--- Task item ---
Only the number is wanted: count the lines in the data with "Identify" in them.

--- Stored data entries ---

Content starts

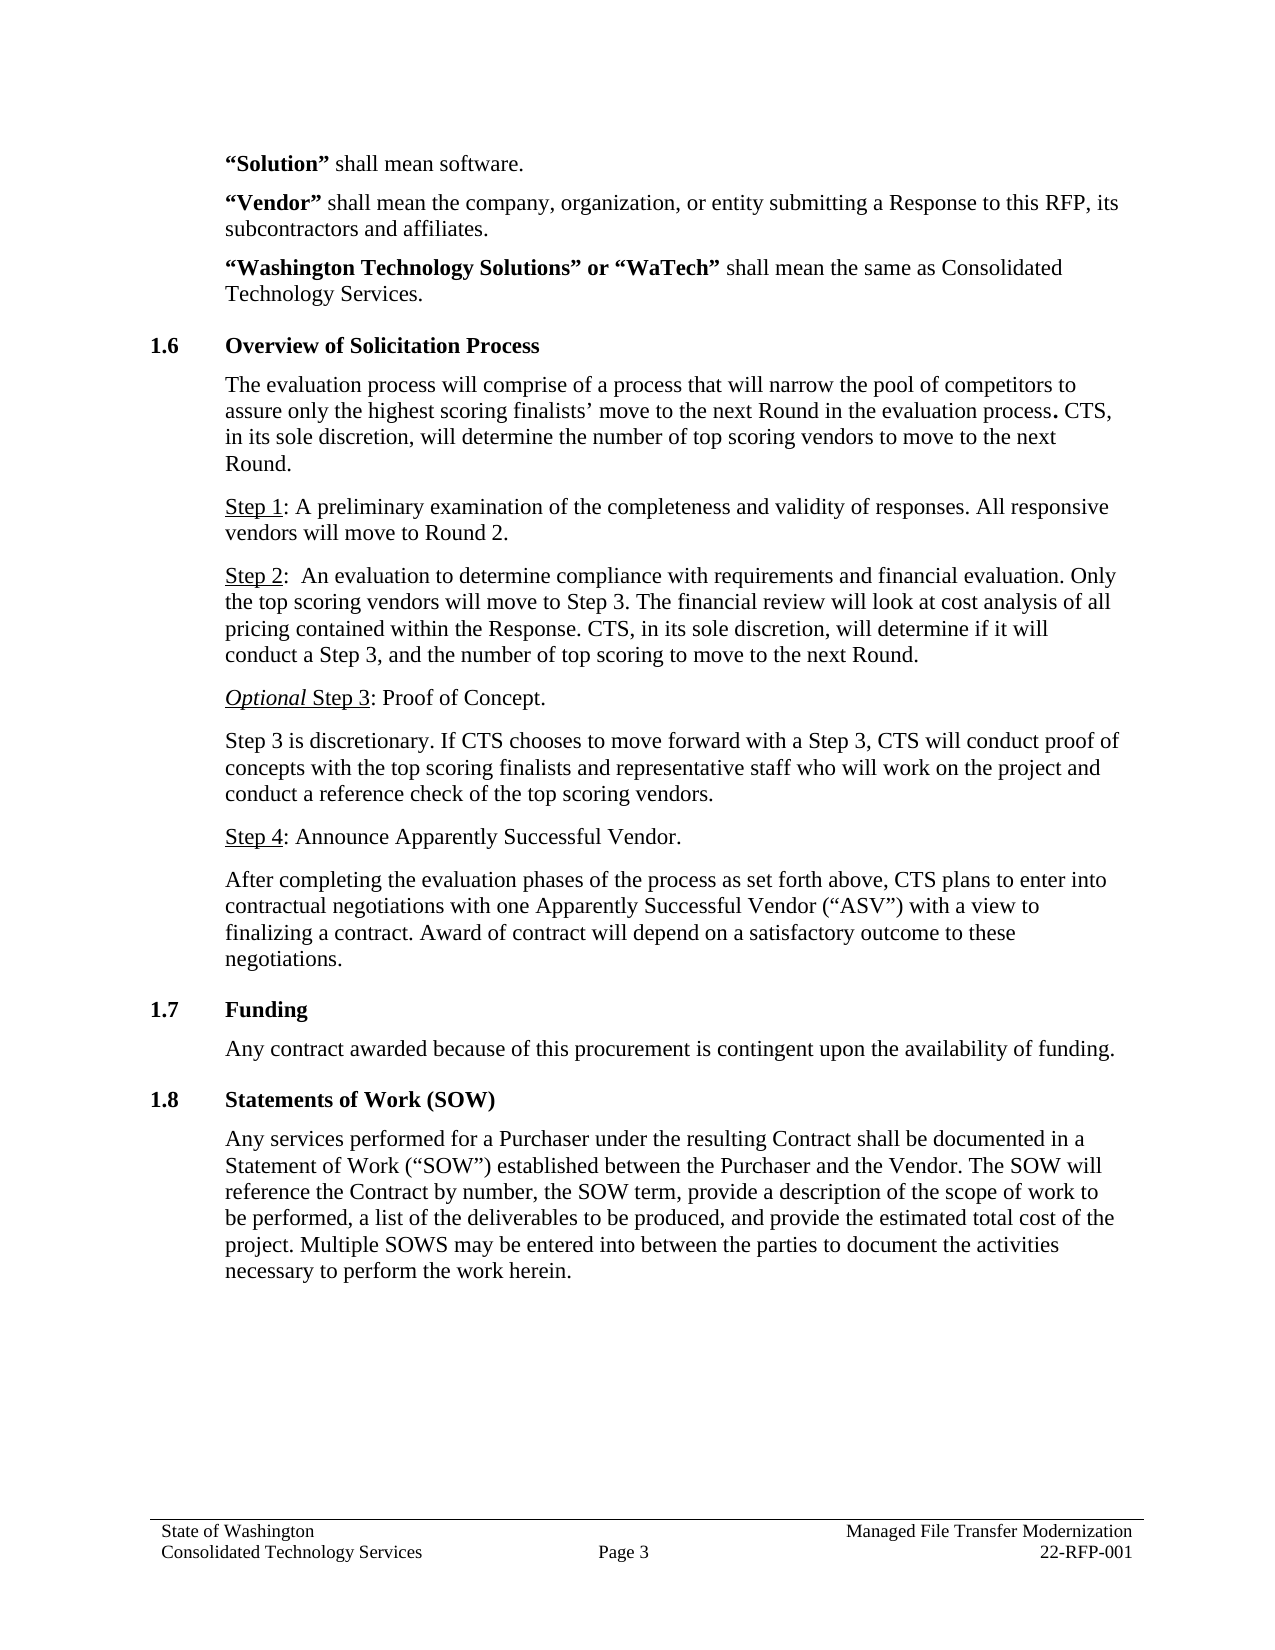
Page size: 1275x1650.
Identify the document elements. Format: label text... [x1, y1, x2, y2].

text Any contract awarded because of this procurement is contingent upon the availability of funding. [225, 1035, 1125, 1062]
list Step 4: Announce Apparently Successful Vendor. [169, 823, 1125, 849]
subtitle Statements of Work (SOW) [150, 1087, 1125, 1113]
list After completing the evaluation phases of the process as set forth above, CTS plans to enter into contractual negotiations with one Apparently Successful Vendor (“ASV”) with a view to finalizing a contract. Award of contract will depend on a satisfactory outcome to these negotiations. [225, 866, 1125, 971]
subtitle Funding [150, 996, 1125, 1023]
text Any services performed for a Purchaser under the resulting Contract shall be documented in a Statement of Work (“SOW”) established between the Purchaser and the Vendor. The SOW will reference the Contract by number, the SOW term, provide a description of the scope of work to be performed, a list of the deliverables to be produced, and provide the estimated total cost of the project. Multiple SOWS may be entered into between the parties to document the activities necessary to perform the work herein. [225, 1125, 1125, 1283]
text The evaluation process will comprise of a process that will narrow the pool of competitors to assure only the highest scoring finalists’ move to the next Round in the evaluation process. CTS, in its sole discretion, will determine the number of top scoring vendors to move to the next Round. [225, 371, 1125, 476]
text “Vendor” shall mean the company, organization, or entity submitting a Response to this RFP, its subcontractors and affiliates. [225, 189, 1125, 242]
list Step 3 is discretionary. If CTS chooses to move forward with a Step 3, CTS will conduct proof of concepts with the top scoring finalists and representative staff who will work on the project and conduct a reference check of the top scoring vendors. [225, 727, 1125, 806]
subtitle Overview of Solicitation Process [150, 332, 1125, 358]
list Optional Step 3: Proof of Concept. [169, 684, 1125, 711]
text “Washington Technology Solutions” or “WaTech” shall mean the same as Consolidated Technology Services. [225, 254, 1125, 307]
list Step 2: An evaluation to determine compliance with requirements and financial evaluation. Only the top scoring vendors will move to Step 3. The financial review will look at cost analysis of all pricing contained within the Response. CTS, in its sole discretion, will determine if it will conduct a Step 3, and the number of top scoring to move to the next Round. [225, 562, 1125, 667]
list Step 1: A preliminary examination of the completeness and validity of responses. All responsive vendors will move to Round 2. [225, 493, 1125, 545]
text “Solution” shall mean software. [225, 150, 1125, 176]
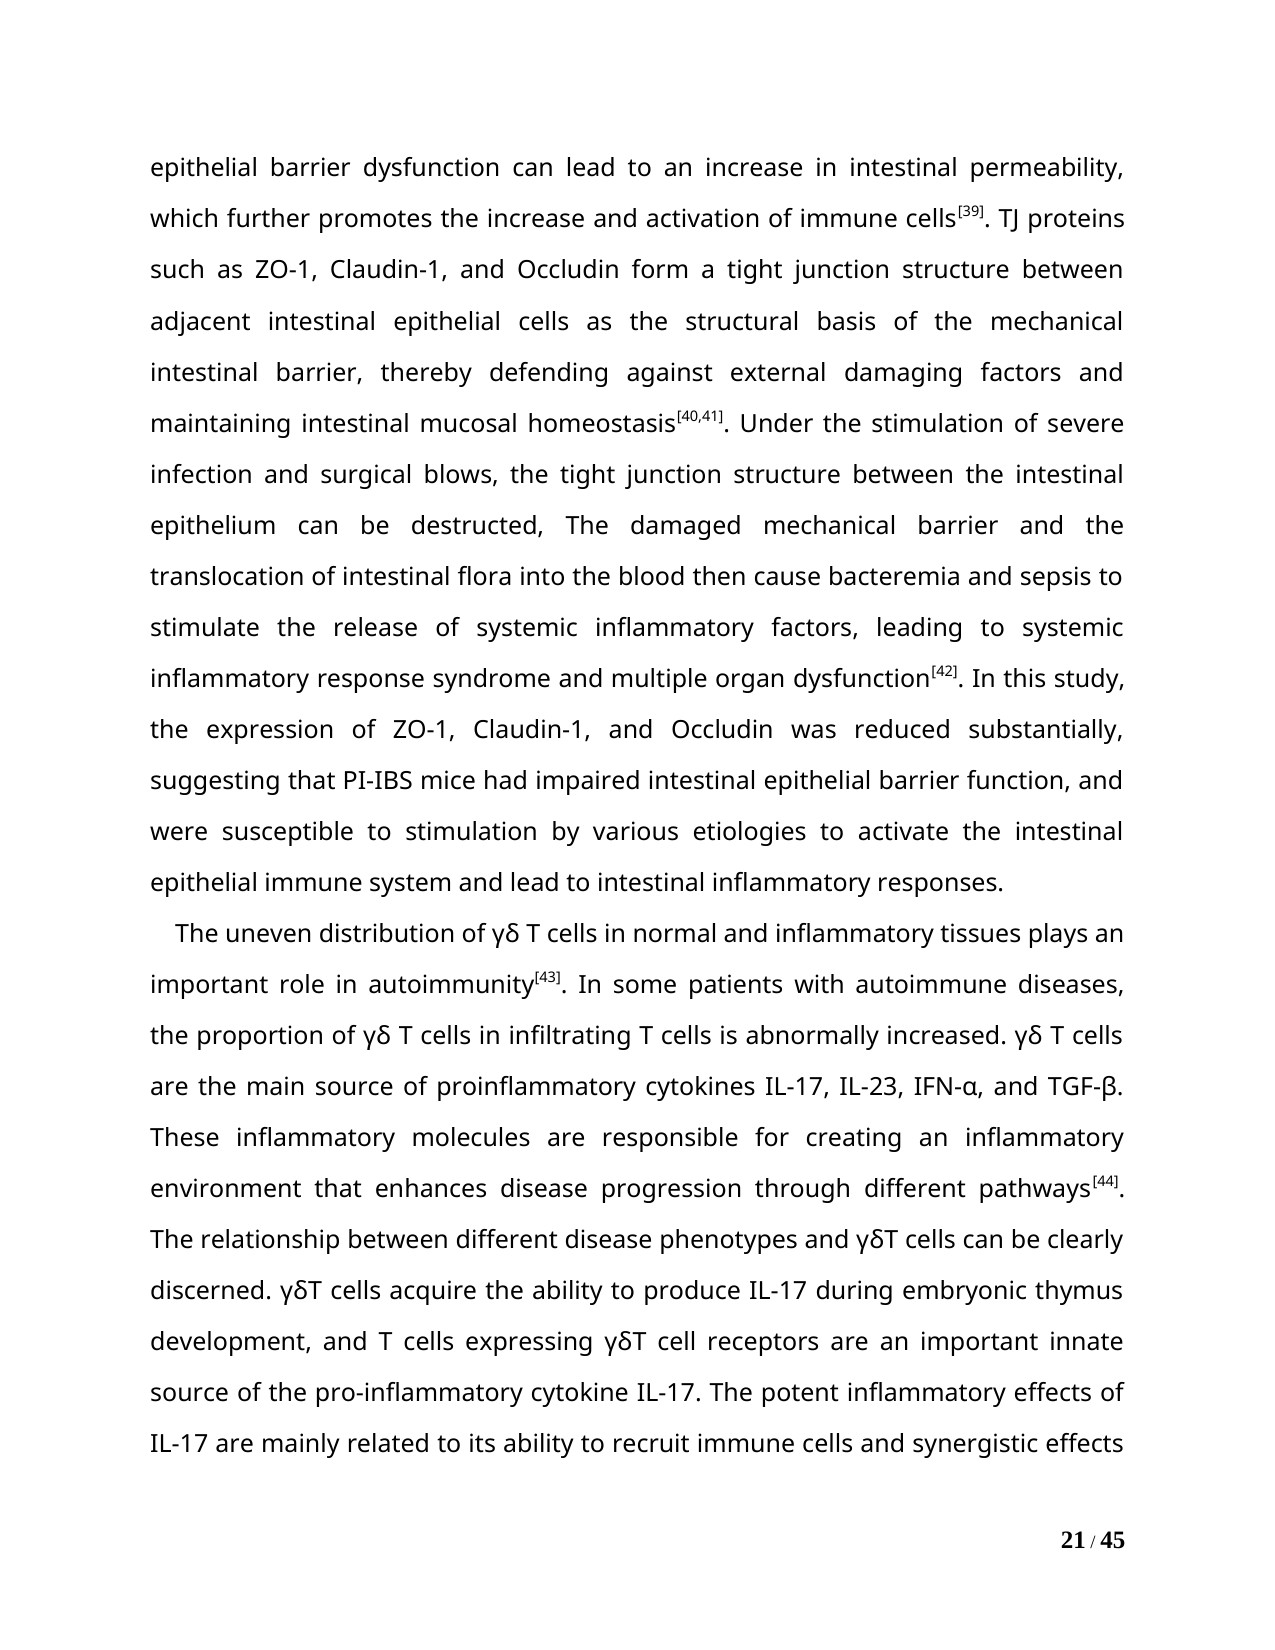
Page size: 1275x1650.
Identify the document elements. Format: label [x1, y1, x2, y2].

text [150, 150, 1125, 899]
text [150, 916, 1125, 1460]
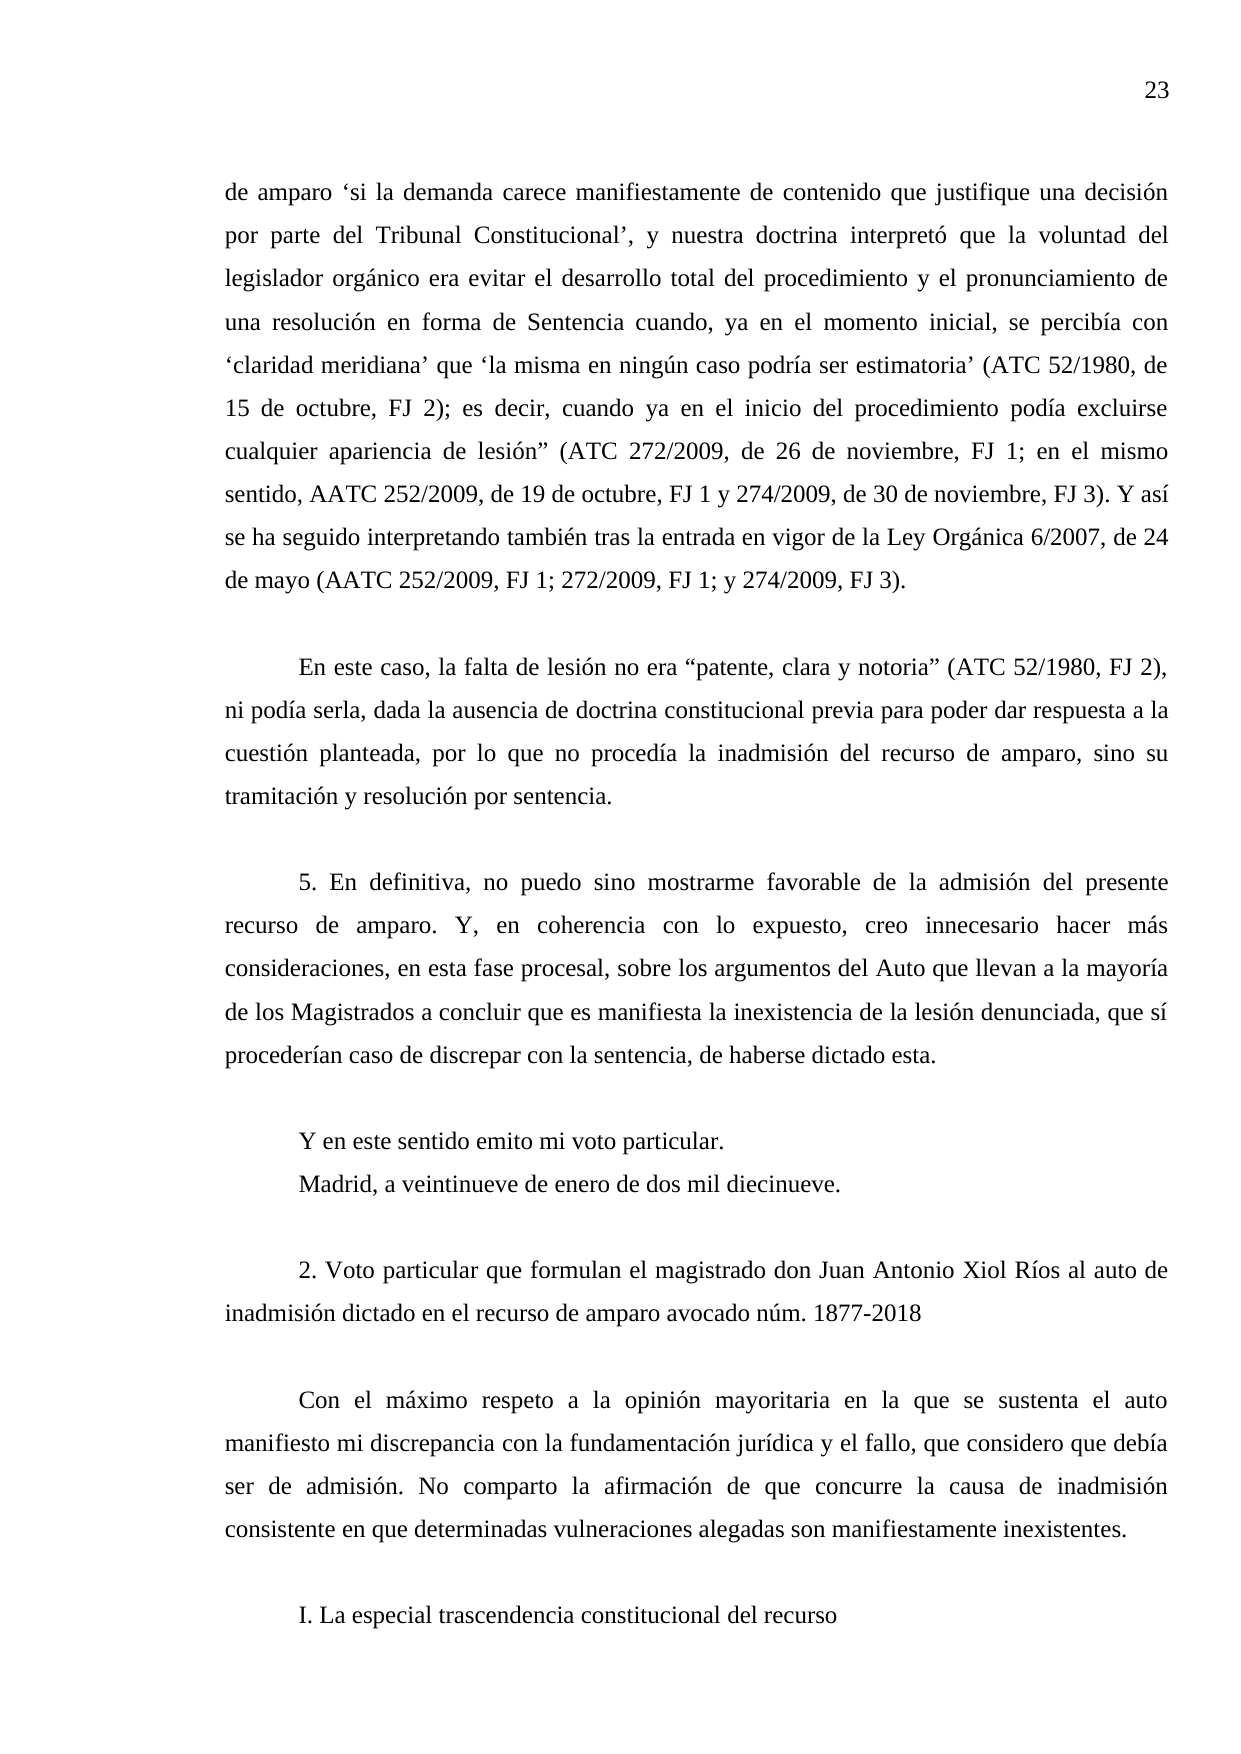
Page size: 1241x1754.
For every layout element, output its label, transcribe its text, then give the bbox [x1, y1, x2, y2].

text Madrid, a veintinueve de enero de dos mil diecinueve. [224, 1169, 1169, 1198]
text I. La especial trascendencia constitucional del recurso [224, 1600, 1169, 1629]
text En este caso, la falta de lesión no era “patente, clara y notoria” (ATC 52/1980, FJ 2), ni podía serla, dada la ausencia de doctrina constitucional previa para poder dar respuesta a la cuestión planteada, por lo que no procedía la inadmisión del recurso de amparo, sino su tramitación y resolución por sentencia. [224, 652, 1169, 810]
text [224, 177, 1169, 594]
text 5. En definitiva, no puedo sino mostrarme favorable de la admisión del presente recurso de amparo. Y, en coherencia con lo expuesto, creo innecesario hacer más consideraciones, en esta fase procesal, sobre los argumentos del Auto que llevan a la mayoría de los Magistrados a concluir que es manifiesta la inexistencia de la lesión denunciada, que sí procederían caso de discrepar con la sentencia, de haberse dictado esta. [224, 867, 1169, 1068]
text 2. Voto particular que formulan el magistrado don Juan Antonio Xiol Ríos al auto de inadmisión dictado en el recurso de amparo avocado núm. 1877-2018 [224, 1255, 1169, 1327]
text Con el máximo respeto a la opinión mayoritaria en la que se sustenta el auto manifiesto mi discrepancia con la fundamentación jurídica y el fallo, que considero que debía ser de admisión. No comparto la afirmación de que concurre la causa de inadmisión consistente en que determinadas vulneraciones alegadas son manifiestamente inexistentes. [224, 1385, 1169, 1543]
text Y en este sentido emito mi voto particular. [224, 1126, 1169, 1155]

Content ends

--- Your solution ---
2